▸ HOW TO COMPLETE THIS TASK:
Scan the entries below for the word "INTERNO". Copy out every line in which it occurs.

Collected data:
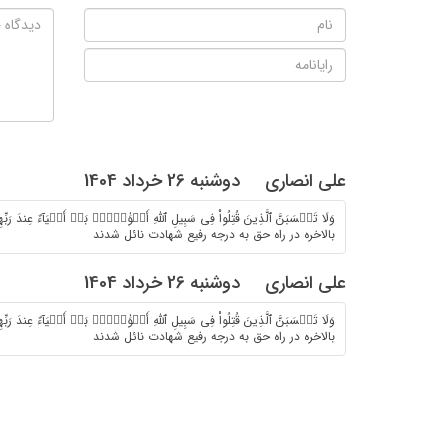
علی انصاری
دوشنبه 26 خرداد 1404
وَلَا تَحۡسَبَنَّ ٱلَّذِینَ قُتِلُواْ فِی سَبِیلِ ٱللَّهِ أَمۡوَٰتَۢاۚ بَلۡ أَحۡیَآءٌ عِ
بالاخره در راه حق به درجه رفیع شهادت نائل شدند
علی انصاری
دوشنبه 26 خرداد 1404
وَلَا تَحۡسَبَنَّ ٱلَّذِینَ قُتِلُواْ فِی سَبِیلِ ٱللَّهِ أَمۡوَٰتَۢاۚ بَلۡ أَحۡیَآءٌ عِ
بالاخره در راه حق به درجه رفیع شهادت نائل شدند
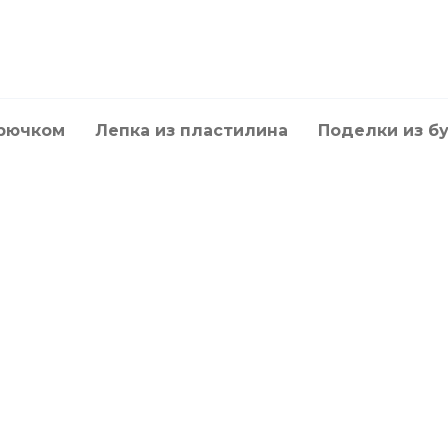
крючком
Лепка из пластилина
Поделки из б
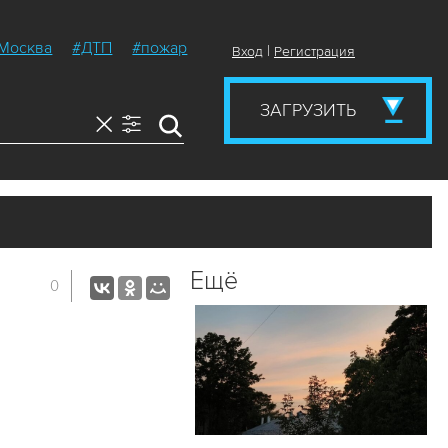
Москва
#ДТП
#пожар
|
Вход
Регистрация
ЗАГРУЗИТЬ
Ещё
0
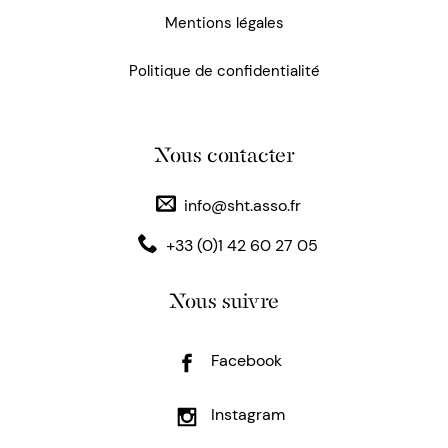
Mentions légales
Politique de confidentialité
Nous contacter
info@sht.asso.fr
+33 (0)1 42 60 27 05
Nous suivre
Facebook
Instagram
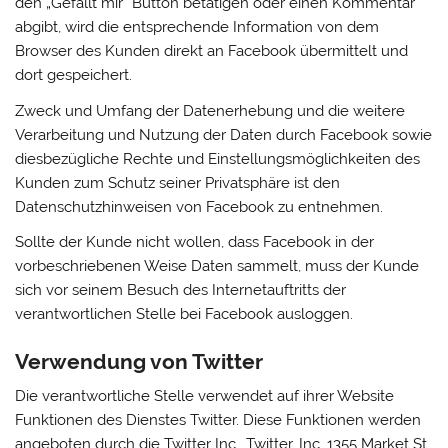
den „Gefällt mir“ Button betätigen oder einen Kommentar
abgibt, wird die entsprechende Information von dem
Browser des Kunden direkt an Facebook übermittelt und
dort gespeichert.
Zweck und Umfang der Datenerhebung und die weitere
Verarbeitung und Nutzung der Daten durch Facebook sowie
diesbezügliche Rechte und Einstellungsmöglichkeiten des
Kunden zum Schutz seiner Privatsphäre ist den
Datenschutzhinweisen von Facebook zu entnehmen.
Sollte der Kunde nicht wollen, dass Facebook in der
vorbeschriebenen Weise Daten sammelt, muss der Kunde
sich vor seinem Besuch des Internetauftritts der
verantwortlichen Stelle bei Facebook ausloggen.
Verwendung von Twitter
Die verantwortliche Stelle verwendet auf ihrer Website
Funktionen des Dienstes Twitter. Diese Funktionen werden
angeboten durch die Twitter Inc., Twitter, Inc. 1355 Market St,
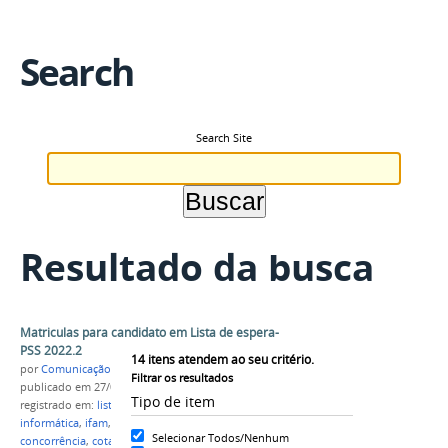
Search
Search Site
Resultado da busca
Matriculas para candidato em Lista de espera-
PSS 2022.2
14
itens atendem ao seu critério.
por
Comunicação CPR
Filtrar os resultados
publicado
em 27/07/2022
Tipo de item
registrado em:
lista de espera
,
m
,
meio ambiente
,
informática
,
ifam
,
campus parintins
,
ampla
Selecionar Todos/Nenhum
concorrência
,
cota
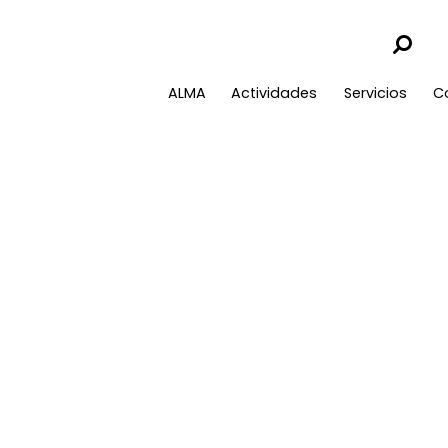
ALMA
Actividades
Servicios
C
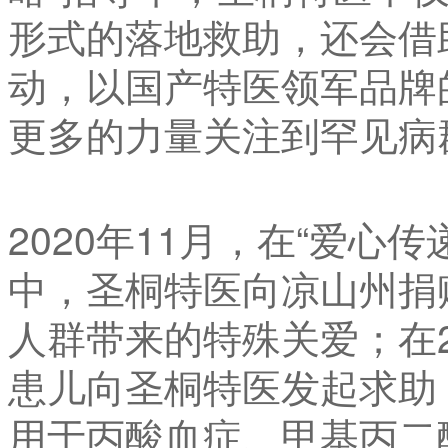
形式的落地救助，还会借
动，以国产特医领军品牌
更多的力量关注到罕见病
2020年11月，在“爱心
中，圣桐特医向凉山州捐赠
人群带来的特殊关爱；在2
患儿向圣桐特医发起求助
用于丙酸血症、甲基丙二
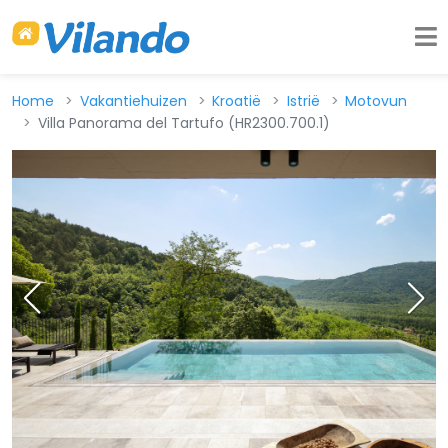
Home
Vakantiehuizen
Kroatië
Istrië
Motovun
Villa Panorama del Tartufo (HR2300.700.1)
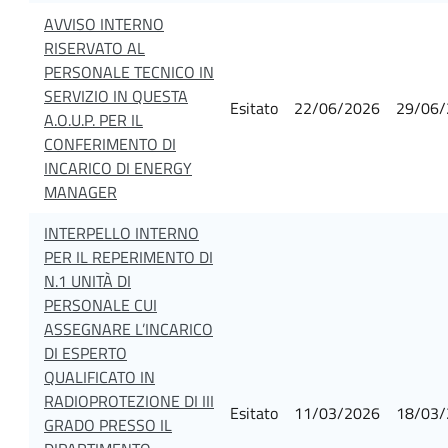
AVVISO INTERNO
RISERVATO AL
PERSONALE TECNICO IN
SERVIZIO IN QUESTA
Esitato
22/06/2026
29/06/
A.O.U.P. PER IL
CONFERIMENTO DI
INCARICO DI ENERGY
MANAGER
INTERPELLO INTERNO
PER IL REPERIMENTO DI
N.1 UNITÀ DI
PERSONALE CUI
ASSEGNARE L’INCARICO
DI ESPERTO
QUALIFICATO IN
RADIOPROTEZIONE DI III
Esitato
11/03/2026
18/03/
GRADO PRESSO IL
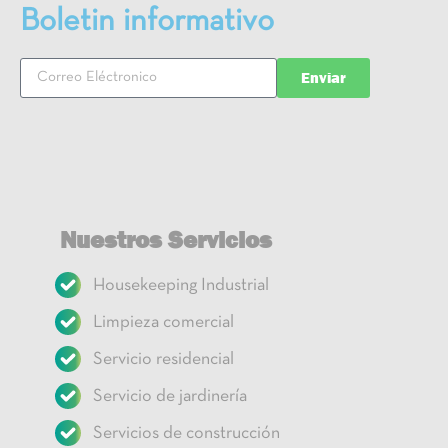
Boletin informativo
Enviar
Nuestros Servicios
Housekeeping Industrial
Limpieza comercial
Servicio residencial
Servicio de jardinería
Servicios de construcción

▸ PROBLEM SOLUTION:
AVVISO INTERNO
INTERPELLO INTERNO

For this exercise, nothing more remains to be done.